The listing below holds a line with "(IHC) histopathology image" and a later line with "of human renal". Write out those two lines and every line between them, exactly, and nothing else.
##############################
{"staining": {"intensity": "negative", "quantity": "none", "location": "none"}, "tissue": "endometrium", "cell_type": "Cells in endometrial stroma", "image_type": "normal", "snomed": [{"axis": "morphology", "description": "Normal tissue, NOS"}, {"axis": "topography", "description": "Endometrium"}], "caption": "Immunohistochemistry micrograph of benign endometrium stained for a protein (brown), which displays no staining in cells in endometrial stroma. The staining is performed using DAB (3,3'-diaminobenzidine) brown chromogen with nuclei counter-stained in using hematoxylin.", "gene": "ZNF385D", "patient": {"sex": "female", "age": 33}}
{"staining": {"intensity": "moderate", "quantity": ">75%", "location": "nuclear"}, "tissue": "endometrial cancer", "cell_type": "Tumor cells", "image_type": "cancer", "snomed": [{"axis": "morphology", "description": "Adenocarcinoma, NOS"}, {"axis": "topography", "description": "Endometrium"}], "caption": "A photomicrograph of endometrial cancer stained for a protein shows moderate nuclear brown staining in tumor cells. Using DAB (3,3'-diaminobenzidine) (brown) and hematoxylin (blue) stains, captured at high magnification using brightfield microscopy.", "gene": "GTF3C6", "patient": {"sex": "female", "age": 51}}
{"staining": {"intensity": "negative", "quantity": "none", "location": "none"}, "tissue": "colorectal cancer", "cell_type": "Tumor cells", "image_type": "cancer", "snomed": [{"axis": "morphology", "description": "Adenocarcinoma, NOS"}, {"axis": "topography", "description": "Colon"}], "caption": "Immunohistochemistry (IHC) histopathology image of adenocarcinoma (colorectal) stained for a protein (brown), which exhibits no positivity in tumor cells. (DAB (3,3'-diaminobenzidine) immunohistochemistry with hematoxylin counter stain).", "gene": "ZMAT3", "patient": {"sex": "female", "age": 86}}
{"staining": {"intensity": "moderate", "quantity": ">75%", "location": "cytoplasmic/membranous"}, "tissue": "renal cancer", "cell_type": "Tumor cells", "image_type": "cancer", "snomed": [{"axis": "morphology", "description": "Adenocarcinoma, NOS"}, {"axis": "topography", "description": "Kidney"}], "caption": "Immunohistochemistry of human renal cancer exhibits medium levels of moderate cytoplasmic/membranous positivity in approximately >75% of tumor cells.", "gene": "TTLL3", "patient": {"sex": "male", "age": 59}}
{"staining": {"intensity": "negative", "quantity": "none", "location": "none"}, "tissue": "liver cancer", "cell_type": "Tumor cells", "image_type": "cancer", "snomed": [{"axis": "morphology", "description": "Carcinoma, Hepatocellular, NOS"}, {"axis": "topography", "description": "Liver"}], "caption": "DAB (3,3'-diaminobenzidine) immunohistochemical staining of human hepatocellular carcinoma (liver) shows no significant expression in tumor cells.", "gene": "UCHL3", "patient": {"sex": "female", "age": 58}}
##############################
== Answer box ==
{"staining": {"intensity": "negative", "quantity": "none", "location": "none"}, "tissue": "colorectal cancer", "cell_type": "Tumor cells", "image_type": "cancer", "snomed": [{"axis": "morphology", "description": "Adenocarcinoma, NOS"}, {"axis": "topography", "description": "Colon"}], "caption": "Immunohistochemistry (IHC) histopathology image of adenocarcinoma (colorectal) stained for a protein (brown), which exhibits no positivity in tumor cells. (DAB (3,3'-diaminobenzidine) immunohistochemistry with hematoxylin counter stain).", "gene": "ZMAT3", "patient": {"sex": "female", "age": 86}}
{"staining": {"intensity": "moderate", "quantity": ">75%", "location": "cytoplasmic/membranous"}, "tissue": "renal cancer", "cell_type": "Tumor cells", "image_type": "cancer", "snomed": [{"axis": "morphology", "description": "Adenocarcinoma, NOS"}, {"axis": "topography", "description": "Kidney"}], "caption": "Immunohistochemistry of human renal cancer exhibits medium levels of moderate cytoplasmic/membranous positivity in approximately >75% of tumor cells.", "gene": "TTLL3", "patient": {"sex": "male", "age": 59}}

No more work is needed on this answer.